When Dr. Ethel Percy Andrus founded AARP in 1958, Medicare did not exist.  Dr. Andrus understood that seniors needed access to health insurance and found a solution.   What began as an organization that filled a need not yet met by society has grown and evolved over the last 50 plus years into AARP, Inc. and its affiliated entities.  With the establishment of Medicare in 1965, health insurance became widely accessible to seniors. 

However, AARP kept on with its reported mission:

•  To promote independence, dignity and purpose for older persons
•  To enhance the quality of life for older persons 
•  To encourage older people “To serve, not to be served”

These are unquestionably laudable goals.  However, as we will discuss today, Mr. Reichert, former Congresswoman Ginny Brown-Waite and I took a closer look into AARP over the last 18 months, reviewing nearly every publicly available document, and the facts suggest that AARP has strayed from its core mission.  The facts show AARP no longer operates like a seniors’ advocacy organization; instead it more closely resembles a for-profit insurance company.  In 2009, AARP raised 46% of its revenue from royalty payments, versus just 17% from membership dues. While questions have indeed been raised in the past about AARP’s reliance on royalties, the amount of these payments has nearly tripled just over the past decade.
AARP asserts that their policy positions are made by its all volunteer Board of Directors, which is separate from its business interests.  The facts show otherwise. 

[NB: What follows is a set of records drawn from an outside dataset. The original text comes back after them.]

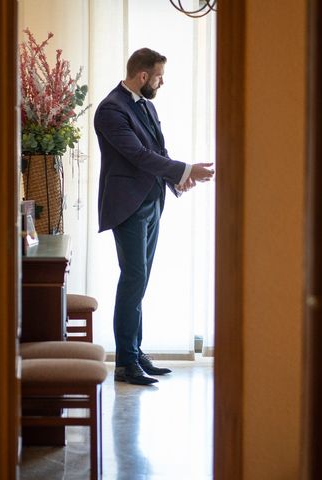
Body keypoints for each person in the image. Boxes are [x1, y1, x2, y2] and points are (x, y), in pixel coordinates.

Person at [94, 47, 214, 385]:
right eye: (159, 76)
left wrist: (180, 179)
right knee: (132, 280)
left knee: (140, 280)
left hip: (151, 202)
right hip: (127, 207)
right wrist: (187, 169)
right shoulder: (110, 110)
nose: (162, 83)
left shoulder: (146, 104)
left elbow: (158, 152)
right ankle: (125, 363)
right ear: (143, 76)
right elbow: (138, 155)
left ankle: (135, 351)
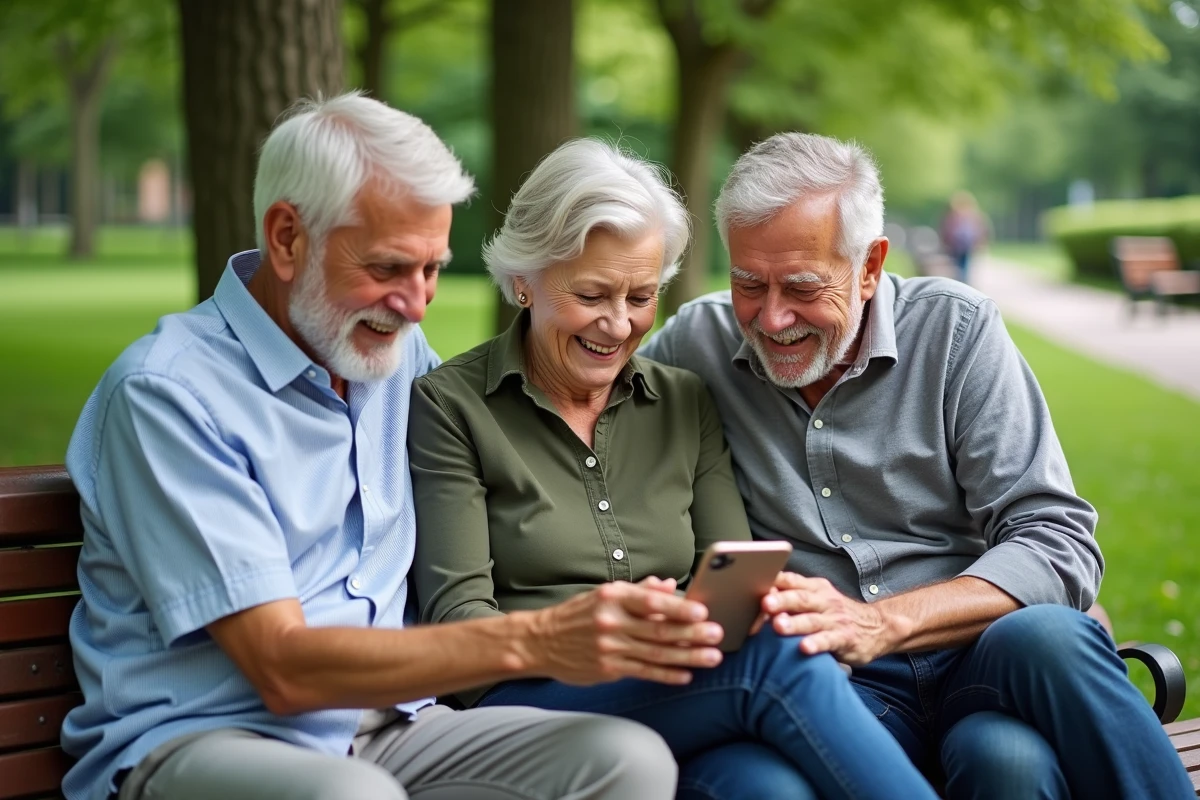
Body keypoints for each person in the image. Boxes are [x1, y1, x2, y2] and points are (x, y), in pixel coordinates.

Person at [59, 93, 722, 800]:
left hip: (392, 731)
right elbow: (282, 667)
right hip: (206, 741)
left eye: (433, 269)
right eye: (387, 268)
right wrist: (540, 639)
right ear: (287, 237)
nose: (417, 303)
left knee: (625, 757)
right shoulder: (170, 395)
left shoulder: (392, 357)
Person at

In 2010, the entire Board of the AARP Insurance Plan, which collected and processed $6.8 billion in insurance premiums in 2009, also served on the Board of Directors of AARP, which makes policy decisions.  The AARP Insurance Plan funneled millions of dollars to AARP, Inc. in 2009.

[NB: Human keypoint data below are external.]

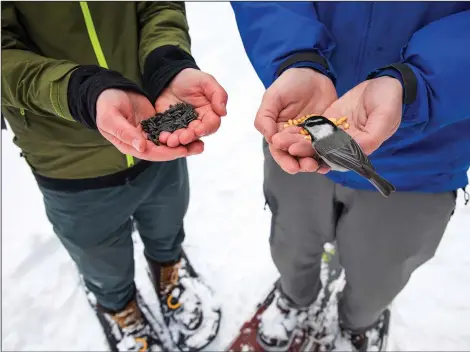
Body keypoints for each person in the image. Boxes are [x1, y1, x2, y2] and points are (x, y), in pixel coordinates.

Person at [231, 2, 470, 351]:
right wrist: (295, 55)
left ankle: (359, 323)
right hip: (300, 149)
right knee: (291, 243)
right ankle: (293, 298)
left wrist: (417, 84)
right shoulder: (313, 132)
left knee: (380, 274)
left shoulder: (337, 136)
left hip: (424, 159)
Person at [1, 2, 227, 351]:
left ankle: (170, 271)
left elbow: (159, 5)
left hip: (156, 132)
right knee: (100, 259)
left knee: (167, 226)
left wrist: (166, 61)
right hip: (67, 161)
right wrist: (78, 91)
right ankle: (119, 305)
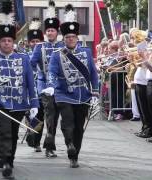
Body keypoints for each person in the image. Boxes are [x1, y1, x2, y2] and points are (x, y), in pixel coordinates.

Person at [0, 1, 39, 178]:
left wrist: (33, 103)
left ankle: (6, 158)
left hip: (18, 104)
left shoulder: (24, 59)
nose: (6, 43)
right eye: (3, 40)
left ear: (13, 41)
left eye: (9, 40)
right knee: (3, 131)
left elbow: (30, 83)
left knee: (11, 133)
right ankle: (6, 162)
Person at [48, 4, 99, 168]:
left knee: (79, 127)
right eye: (68, 37)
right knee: (67, 122)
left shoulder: (86, 52)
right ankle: (69, 144)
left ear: (77, 38)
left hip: (83, 95)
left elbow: (92, 73)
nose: (70, 39)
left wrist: (95, 92)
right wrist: (52, 85)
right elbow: (52, 72)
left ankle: (75, 153)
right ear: (64, 39)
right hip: (64, 94)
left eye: (73, 37)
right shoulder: (57, 55)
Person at [30, 0, 64, 158]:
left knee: (52, 118)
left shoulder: (64, 47)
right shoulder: (39, 47)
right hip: (43, 87)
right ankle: (36, 139)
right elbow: (31, 65)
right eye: (48, 30)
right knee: (41, 116)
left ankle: (47, 144)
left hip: (60, 89)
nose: (50, 33)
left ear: (57, 32)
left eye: (52, 30)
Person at [26, 17, 45, 152]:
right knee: (29, 115)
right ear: (28, 43)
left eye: (37, 41)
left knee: (40, 115)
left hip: (39, 91)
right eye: (32, 41)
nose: (35, 43)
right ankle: (31, 134)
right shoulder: (23, 55)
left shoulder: (45, 55)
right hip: (26, 91)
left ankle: (36, 141)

The facts show that AARP is dependent on the hundreds of millions of dollars it receives primarily from insurance companies and could not continue to operate in its current fashion without this revenue.  AARP revenue from membership dues totaled $246 million in 2009, just barely enough to cover its employee compensation and legal and accounting fees.

AARP’s decision to endorse more than one-half trillion dollars in Medicare cuts to pay for a new entitlement program seemed to directly contradict its mission.  This became more disconcerting when

Medicare officials warned that the Medicare cuts were so severe that seniors’ access to care could be jeopardized. Medicare officials also revealed that the health care law will result in a migration from Medicare Advantage to Medigap plans that could force as many as 7 million seniors to give up a plan they know and like.  

What does this have to do with AARP? Well, it turns out that upon a close examination of AARP’s Medicare insurance businesses, the facts show that

AARP had a unique financial incentive that was not transparent to seniors, the public, or Members of Congress during the health care reform debate.  As a result of the unique contractual relationship between AARP and UnitedHealth Group, AARP stands to earn $1 billion dollars over the next 10 years as a result of the Democrats’ health care overhaul, on top of the hundreds of millions of dollars in insurance royalties that they currently collect.

This is just one of a number of shocking details contained in a report issued earlier this week by Mr. Reichert and me, many of which will be discussed today.
I would now like to recognize Mr. Reichert, who has been a driving force in this investigation, to make a brief opening statement.